_Your assignment_
Take the records below from their first line through the line holding "23: (53, 196, 2.61)", and set each of those lines down exactly, without pictures.

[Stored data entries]
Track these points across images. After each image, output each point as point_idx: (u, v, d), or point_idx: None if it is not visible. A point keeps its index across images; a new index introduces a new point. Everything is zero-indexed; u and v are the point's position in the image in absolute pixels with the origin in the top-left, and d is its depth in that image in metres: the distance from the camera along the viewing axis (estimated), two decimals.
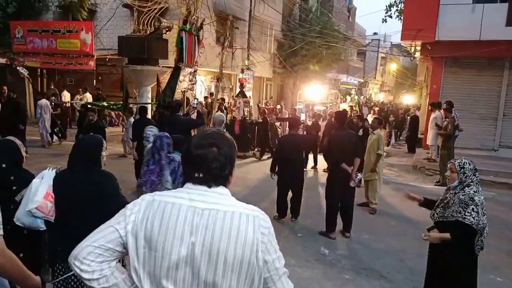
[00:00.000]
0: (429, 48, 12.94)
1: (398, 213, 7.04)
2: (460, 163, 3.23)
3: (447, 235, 3.12)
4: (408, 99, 30.76)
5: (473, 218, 3.04)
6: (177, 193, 1.39)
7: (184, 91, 14.57)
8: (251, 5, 18.97)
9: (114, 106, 12.39)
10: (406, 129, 16.31)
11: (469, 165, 3.23)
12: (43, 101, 11.79)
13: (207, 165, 1.38)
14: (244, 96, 13.23)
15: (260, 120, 13.02)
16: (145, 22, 13.56)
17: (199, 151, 1.38)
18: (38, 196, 2.59)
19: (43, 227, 2.66)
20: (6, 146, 2.94)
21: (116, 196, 2.61)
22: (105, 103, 13.03)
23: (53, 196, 2.61)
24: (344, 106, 18.16)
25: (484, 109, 12.72)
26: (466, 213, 3.05)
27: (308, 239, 5.63)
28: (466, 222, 3.04)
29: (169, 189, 3.48)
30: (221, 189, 1.40)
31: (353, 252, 5.28)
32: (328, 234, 5.72)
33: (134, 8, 14.09)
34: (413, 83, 33.40)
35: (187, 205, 1.34)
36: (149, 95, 13.77)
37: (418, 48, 14.19)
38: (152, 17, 13.60)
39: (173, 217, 1.32)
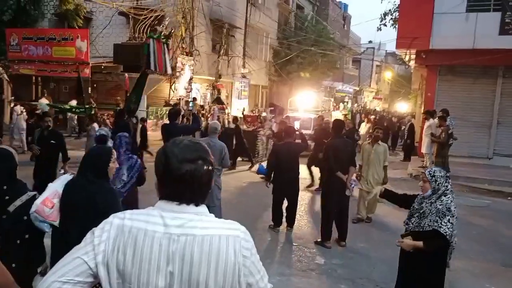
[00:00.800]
0: (424, 56, 13.05)
1: (393, 221, 7.01)
2: (430, 172, 3.28)
3: (420, 243, 3.16)
4: (402, 107, 30.87)
5: (448, 228, 3.08)
6: (149, 217, 1.25)
7: (180, 99, 14.62)
8: (246, 13, 19.09)
9: (77, 110, 12.07)
10: (405, 136, 16.36)
11: (440, 172, 3.27)
12: (17, 107, 11.80)
13: (197, 181, 1.26)
14: (221, 102, 13.08)
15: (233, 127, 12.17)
16: (141, 30, 13.61)
17: (188, 167, 1.25)
18: (38, 200, 2.63)
19: (46, 230, 2.68)
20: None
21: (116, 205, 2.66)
22: (67, 106, 12.63)
23: (52, 201, 2.63)
24: (337, 114, 18.09)
25: (479, 117, 12.79)
26: (442, 223, 3.10)
27: (303, 248, 5.59)
28: (441, 232, 3.08)
29: (124, 181, 3.85)
30: (199, 208, 1.29)
31: (349, 261, 5.24)
32: (324, 243, 5.68)
33: (130, 16, 14.16)
34: (408, 91, 33.63)
35: (162, 231, 1.22)
36: (145, 103, 13.76)
37: (413, 56, 14.29)
38: (147, 25, 13.65)
39: (147, 247, 1.20)
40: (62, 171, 2.74)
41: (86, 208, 2.57)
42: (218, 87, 14.85)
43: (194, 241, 1.22)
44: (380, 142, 6.78)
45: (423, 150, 11.74)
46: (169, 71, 10.05)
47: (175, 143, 1.31)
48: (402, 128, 16.30)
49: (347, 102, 29.77)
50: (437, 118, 10.72)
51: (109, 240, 1.23)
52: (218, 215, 5.44)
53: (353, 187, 5.71)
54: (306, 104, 17.26)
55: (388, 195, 3.90)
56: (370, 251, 5.60)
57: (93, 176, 2.69)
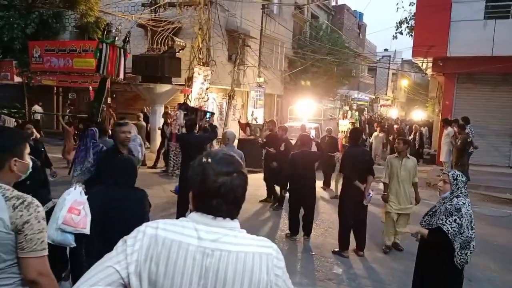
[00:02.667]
0: (441, 64, 12.94)
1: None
2: (454, 175, 3.33)
3: (425, 230, 3.32)
4: (417, 115, 30.32)
5: (451, 227, 3.13)
6: (183, 228, 1.24)
7: (197, 108, 14.78)
8: (262, 24, 19.26)
9: (15, 115, 12.08)
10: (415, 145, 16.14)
11: (462, 177, 3.35)
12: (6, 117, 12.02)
13: (233, 194, 1.26)
14: (188, 107, 12.96)
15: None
16: (159, 42, 13.88)
17: (225, 179, 1.26)
18: (63, 211, 2.64)
19: (73, 244, 2.68)
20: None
21: (147, 213, 2.98)
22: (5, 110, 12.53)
23: (78, 208, 2.68)
24: (345, 122, 17.66)
25: (498, 125, 12.58)
26: (447, 222, 3.16)
27: (321, 258, 5.58)
28: (444, 229, 3.14)
29: (90, 163, 4.53)
30: (233, 223, 1.29)
31: (367, 272, 5.20)
32: (341, 253, 5.65)
33: (148, 28, 14.44)
34: (425, 99, 33.21)
35: (196, 245, 1.21)
36: (161, 113, 13.94)
37: (430, 64, 14.18)
38: (165, 36, 13.91)
39: (180, 259, 1.20)
40: (76, 186, 2.79)
41: (134, 213, 2.82)
42: (184, 92, 14.36)
43: (228, 257, 1.21)
44: (409, 155, 5.90)
45: (442, 158, 11.58)
46: (121, 76, 10.24)
47: (212, 155, 1.31)
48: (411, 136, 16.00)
49: (355, 110, 29.34)
50: (455, 126, 10.59)
51: (142, 250, 1.21)
52: None
53: (370, 196, 5.68)
54: (308, 112, 16.47)
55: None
56: (389, 262, 5.54)
57: (128, 184, 2.97)
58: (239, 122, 14.89)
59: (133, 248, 1.22)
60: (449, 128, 11.07)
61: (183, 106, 12.76)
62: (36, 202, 1.72)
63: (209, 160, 1.30)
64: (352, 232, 5.75)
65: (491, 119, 12.58)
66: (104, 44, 9.58)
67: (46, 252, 1.69)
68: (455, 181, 3.27)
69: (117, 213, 2.81)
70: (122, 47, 10.03)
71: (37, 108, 16.46)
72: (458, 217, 3.13)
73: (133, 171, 3.04)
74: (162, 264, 1.20)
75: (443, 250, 3.20)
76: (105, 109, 11.76)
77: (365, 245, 5.76)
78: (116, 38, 9.73)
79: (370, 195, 5.66)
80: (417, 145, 14.94)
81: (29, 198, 1.71)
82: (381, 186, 6.86)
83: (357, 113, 26.57)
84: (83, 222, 2.66)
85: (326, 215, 7.65)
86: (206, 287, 1.20)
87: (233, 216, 1.29)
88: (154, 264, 1.20)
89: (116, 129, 4.10)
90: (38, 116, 14.70)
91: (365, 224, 5.79)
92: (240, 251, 1.23)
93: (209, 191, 1.26)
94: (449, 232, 3.11)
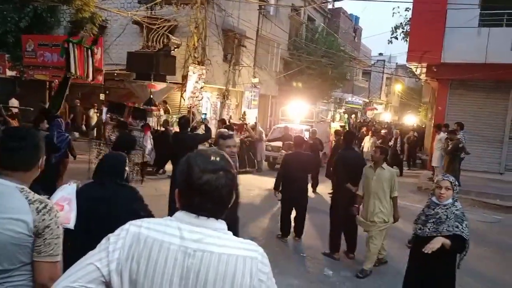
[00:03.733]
0: (435, 70, 13.03)
1: (403, 235, 6.95)
2: (453, 181, 3.36)
3: (447, 241, 3.12)
4: (409, 120, 30.36)
5: (467, 233, 3.19)
6: (167, 227, 1.22)
7: (190, 107, 14.74)
8: (258, 24, 19.28)
9: None
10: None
11: (455, 181, 3.41)
12: None
13: (218, 192, 1.23)
14: (152, 104, 12.91)
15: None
16: (154, 39, 13.81)
17: (209, 177, 1.23)
18: None
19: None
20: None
21: (144, 209, 2.86)
22: None
23: (61, 204, 2.67)
24: (336, 125, 17.62)
25: (490, 132, 12.70)
26: (463, 228, 3.19)
27: (311, 260, 5.57)
28: (464, 236, 3.17)
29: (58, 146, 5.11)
30: (218, 223, 1.26)
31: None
32: (332, 255, 5.66)
33: (144, 25, 14.38)
34: (418, 104, 33.46)
35: (178, 244, 1.19)
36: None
37: (424, 69, 14.28)
38: (161, 34, 13.84)
39: (161, 259, 1.18)
40: (71, 182, 2.83)
41: (121, 210, 2.73)
42: (150, 87, 14.29)
43: (210, 258, 1.18)
44: (385, 165, 5.20)
45: (434, 163, 11.67)
46: (90, 76, 10.25)
47: (199, 153, 1.29)
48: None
49: (343, 113, 29.27)
50: (447, 132, 10.67)
51: (124, 248, 1.20)
52: (236, 228, 5.49)
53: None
54: (300, 114, 16.41)
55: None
56: (380, 264, 5.54)
57: (114, 180, 2.86)
58: (229, 122, 14.70)
59: (115, 246, 1.21)
60: (442, 133, 11.16)
61: (107, 103, 12.70)
62: (56, 207, 1.74)
63: (196, 157, 1.28)
64: (343, 234, 5.75)
65: (483, 125, 12.69)
66: (70, 44, 9.58)
67: (60, 258, 1.69)
68: (455, 187, 3.33)
69: (103, 211, 2.74)
70: (90, 47, 10.04)
71: (13, 101, 16.34)
72: (467, 222, 3.23)
73: (122, 167, 2.94)
74: (143, 263, 1.18)
75: (452, 255, 3.26)
76: (78, 104, 11.89)
77: (356, 248, 5.76)
78: (83, 40, 9.73)
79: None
80: (399, 151, 14.13)
81: (49, 202, 1.73)
82: None
83: (346, 116, 26.48)
84: (67, 217, 2.67)
85: (318, 217, 7.65)
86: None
87: (217, 216, 1.26)
88: (135, 262, 1.18)
89: (220, 142, 3.58)
90: (17, 110, 14.61)
91: (357, 226, 5.79)
92: (223, 253, 1.19)
93: (193, 188, 1.23)
94: (468, 237, 3.20)
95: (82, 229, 2.68)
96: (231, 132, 3.60)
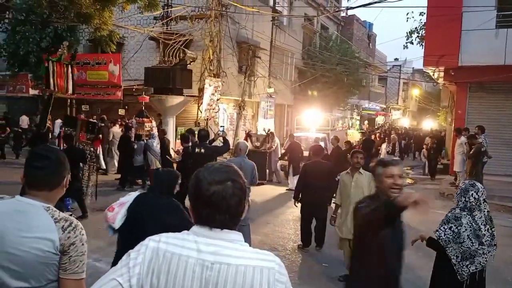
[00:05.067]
0: (452, 73, 12.86)
1: (414, 230, 6.84)
2: (465, 186, 3.29)
3: (421, 237, 3.45)
4: (427, 124, 29.76)
5: (445, 234, 3.12)
6: (184, 241, 1.25)
7: (207, 119, 14.90)
8: (272, 35, 19.43)
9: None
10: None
11: (475, 192, 3.19)
12: None
13: (225, 203, 1.24)
14: (144, 116, 13.01)
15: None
16: (170, 54, 14.06)
17: (216, 188, 1.24)
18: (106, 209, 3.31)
19: (111, 234, 3.29)
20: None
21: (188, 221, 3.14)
22: None
23: (113, 206, 3.25)
24: (353, 132, 17.50)
25: (510, 134, 12.41)
26: (441, 228, 3.16)
27: (333, 269, 5.52)
28: (435, 234, 3.17)
29: None
30: (233, 235, 1.27)
31: None
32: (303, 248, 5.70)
33: (160, 41, 14.67)
34: (436, 108, 32.95)
35: (195, 257, 1.21)
36: (172, 125, 14.05)
37: (441, 73, 14.11)
38: (177, 49, 14.09)
39: (180, 272, 1.20)
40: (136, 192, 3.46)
41: (154, 219, 3.03)
42: (141, 100, 14.48)
43: (228, 270, 1.20)
44: (362, 170, 4.96)
45: (456, 168, 11.46)
46: (70, 90, 10.79)
47: (207, 167, 1.33)
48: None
49: (355, 120, 28.75)
50: (466, 136, 10.49)
51: (144, 263, 1.23)
52: (247, 234, 5.51)
53: None
54: (315, 122, 16.25)
55: (432, 244, 3.37)
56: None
57: (164, 193, 3.27)
58: (246, 133, 14.86)
59: (135, 261, 1.24)
60: (462, 138, 10.97)
61: (138, 115, 13.00)
62: (80, 224, 1.76)
63: (204, 170, 1.31)
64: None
65: (504, 128, 12.43)
66: (50, 62, 10.21)
67: (84, 275, 1.71)
68: (462, 192, 3.24)
69: (153, 218, 3.07)
70: (69, 63, 10.59)
71: (24, 118, 17.99)
72: (456, 226, 3.09)
73: (172, 182, 3.33)
74: (163, 277, 1.21)
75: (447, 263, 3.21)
76: (80, 118, 12.42)
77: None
78: (62, 57, 10.28)
79: None
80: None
81: (74, 220, 1.75)
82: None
83: (358, 123, 25.98)
84: (113, 218, 3.20)
85: None
86: None
87: (230, 227, 1.27)
88: (155, 277, 1.21)
89: (379, 171, 2.50)
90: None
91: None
92: (240, 264, 1.21)
93: (202, 200, 1.26)
94: (441, 237, 3.13)
95: (132, 231, 3.04)
96: (395, 158, 2.68)
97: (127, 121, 14.32)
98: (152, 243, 1.27)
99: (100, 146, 9.61)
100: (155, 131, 12.62)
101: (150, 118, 14.43)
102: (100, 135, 11.87)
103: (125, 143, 10.77)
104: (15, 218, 1.66)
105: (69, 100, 18.20)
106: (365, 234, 2.38)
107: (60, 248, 1.65)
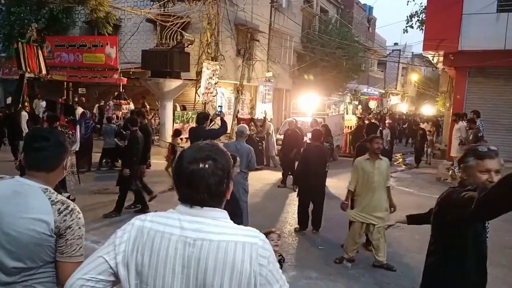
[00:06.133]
0: (452, 58, 12.77)
1: (422, 226, 6.89)
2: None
3: (403, 219, 3.38)
4: (426, 110, 29.44)
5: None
6: (168, 219, 1.27)
7: (205, 103, 14.82)
8: (271, 18, 19.19)
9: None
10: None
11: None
12: None
13: (204, 182, 1.24)
14: (122, 98, 12.88)
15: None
16: (168, 36, 13.89)
17: (194, 166, 1.25)
18: None
19: None
20: None
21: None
22: None
23: None
24: (350, 117, 17.24)
25: (510, 120, 12.40)
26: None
27: (330, 252, 5.57)
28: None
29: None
30: (216, 212, 1.28)
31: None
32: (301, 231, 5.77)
33: (157, 23, 14.48)
34: (435, 93, 32.87)
35: (178, 234, 1.23)
36: (170, 108, 13.98)
37: (441, 58, 14.01)
38: (174, 31, 13.91)
39: (163, 249, 1.22)
40: None
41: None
42: (118, 81, 14.30)
43: (210, 246, 1.21)
44: (381, 156, 5.03)
45: (453, 153, 11.47)
46: (44, 71, 10.95)
47: (192, 146, 1.35)
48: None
49: (348, 103, 28.15)
50: (466, 121, 10.48)
51: (129, 241, 1.26)
52: (245, 218, 5.53)
53: None
54: (312, 106, 15.75)
55: (415, 219, 3.34)
56: (399, 257, 5.52)
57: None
58: (237, 117, 14.65)
59: (121, 239, 1.28)
60: (460, 123, 10.96)
61: (117, 97, 12.99)
62: (77, 208, 1.75)
63: (188, 149, 1.34)
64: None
65: (502, 113, 12.40)
66: (20, 43, 10.35)
67: (82, 259, 1.71)
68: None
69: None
70: (39, 44, 10.72)
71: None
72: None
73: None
74: (147, 254, 1.23)
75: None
76: (59, 101, 12.64)
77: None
78: (31, 38, 10.39)
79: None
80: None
81: (71, 204, 1.74)
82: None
83: (351, 106, 25.51)
84: None
85: (335, 209, 7.64)
86: (189, 276, 1.21)
87: (212, 205, 1.27)
88: (140, 254, 1.24)
89: (472, 163, 2.13)
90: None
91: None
92: (222, 240, 1.21)
93: (182, 179, 1.27)
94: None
95: None
96: (493, 148, 2.19)
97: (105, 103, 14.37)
98: (138, 222, 1.29)
99: (76, 129, 9.51)
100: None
101: (128, 100, 14.48)
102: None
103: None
104: (13, 200, 1.66)
105: (65, 82, 18.04)
106: (460, 223, 2.06)
107: (56, 230, 1.65)
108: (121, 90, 14.17)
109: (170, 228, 1.24)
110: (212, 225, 1.24)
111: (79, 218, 1.73)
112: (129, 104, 14.09)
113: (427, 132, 14.49)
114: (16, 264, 1.65)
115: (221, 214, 1.29)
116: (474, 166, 2.09)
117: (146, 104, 15.92)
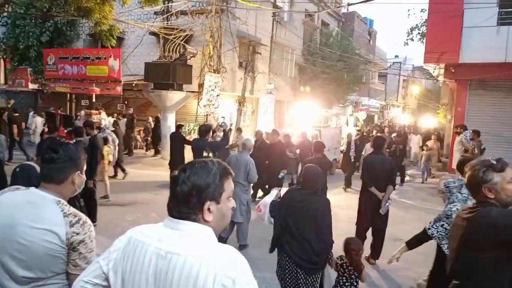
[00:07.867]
0: (453, 70, 12.86)
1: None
2: (446, 183, 3.50)
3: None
4: (426, 122, 28.89)
5: (437, 232, 3.25)
6: (152, 231, 1.33)
7: (207, 115, 14.88)
8: (272, 31, 19.38)
9: None
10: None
11: (454, 183, 3.46)
12: None
13: (180, 189, 1.31)
14: (94, 108, 13.05)
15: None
16: (171, 49, 14.03)
17: (175, 176, 1.35)
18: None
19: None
20: None
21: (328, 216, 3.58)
22: None
23: (261, 208, 4.01)
24: (350, 129, 16.99)
25: (511, 132, 12.42)
26: (433, 226, 3.29)
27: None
28: (428, 232, 3.29)
29: None
30: (193, 227, 1.29)
31: (380, 280, 5.16)
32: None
33: (160, 36, 14.62)
34: (436, 105, 32.94)
35: (154, 246, 1.28)
36: (173, 120, 14.03)
37: (442, 70, 14.09)
38: (177, 44, 14.05)
39: (140, 259, 1.29)
40: (273, 190, 4.28)
41: (315, 213, 3.45)
42: (91, 92, 14.66)
43: (177, 260, 1.23)
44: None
45: (455, 165, 11.45)
46: (2, 81, 11.42)
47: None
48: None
49: (349, 115, 28.01)
50: (470, 132, 10.42)
51: (120, 249, 1.35)
52: (243, 233, 5.53)
53: (387, 205, 5.56)
54: (308, 118, 15.13)
55: (413, 244, 3.44)
56: (402, 270, 5.46)
57: (313, 190, 3.58)
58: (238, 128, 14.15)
59: (115, 247, 1.37)
60: (461, 135, 10.96)
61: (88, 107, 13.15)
62: (89, 221, 1.77)
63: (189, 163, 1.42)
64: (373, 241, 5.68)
65: (503, 126, 12.41)
66: None
67: None
68: (448, 189, 3.44)
69: (298, 211, 3.43)
70: (2, 56, 11.17)
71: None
72: (447, 223, 3.19)
73: (317, 179, 3.63)
74: (129, 262, 1.31)
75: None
76: (58, 114, 12.75)
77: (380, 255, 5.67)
78: None
79: (387, 204, 5.54)
80: (352, 157, 11.85)
81: (83, 216, 1.76)
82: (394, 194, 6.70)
83: (352, 119, 25.31)
84: (262, 218, 4.02)
85: (341, 223, 7.60)
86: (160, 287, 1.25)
87: (190, 218, 1.29)
88: (125, 262, 1.32)
89: (496, 179, 2.06)
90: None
91: (384, 233, 5.65)
92: (190, 256, 1.23)
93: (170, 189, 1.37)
94: (434, 235, 3.26)
95: (284, 223, 3.49)
96: (495, 160, 2.13)
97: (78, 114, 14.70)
98: (130, 232, 1.38)
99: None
100: (104, 123, 12.88)
101: (99, 110, 14.67)
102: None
103: None
104: (26, 209, 1.69)
105: (68, 94, 18.16)
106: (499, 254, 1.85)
107: (67, 242, 1.67)
108: (93, 100, 14.45)
109: (149, 239, 1.31)
110: (186, 240, 1.27)
111: (91, 231, 1.75)
112: (100, 114, 14.31)
113: (429, 149, 13.27)
114: (26, 274, 1.66)
115: (198, 230, 1.29)
116: (500, 181, 2.01)
117: (134, 115, 15.94)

_Answer to this problem_
Track these points across images. After each image, output each point as point_idx: (u, v, d), or point_idx: None if it is not visible. A point keeps its index across images; a new index introduces a new point. Everything is zero-indexed; u and v are the point's position in the image in absolute pixels with the origin in the top-left, and d is its depth in that image in metres: the distance from the camera along the viewing axis (estimated), two decimals.
[00:00.000]
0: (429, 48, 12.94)
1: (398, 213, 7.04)
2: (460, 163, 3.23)
3: (447, 235, 3.12)
4: (408, 99, 30.76)
5: (473, 218, 3.04)
6: (177, 193, 1.39)
7: (184, 91, 14.57)
8: (251, 5, 18.97)
9: (114, 106, 12.39)
10: (406, 129, 16.31)
11: (469, 165, 3.23)
12: (43, 101, 11.79)
13: (207, 165, 1.38)
14: (244, 96, 13.23)
15: (260, 120, 13.02)
16: (145, 22, 13.56)
17: (199, 151, 1.38)
18: (38, 196, 2.59)
19: (43, 227, 2.66)
20: (6, 146, 2.94)
21: (116, 196, 2.61)
22: (105, 103, 13.03)
23: (53, 196, 2.61)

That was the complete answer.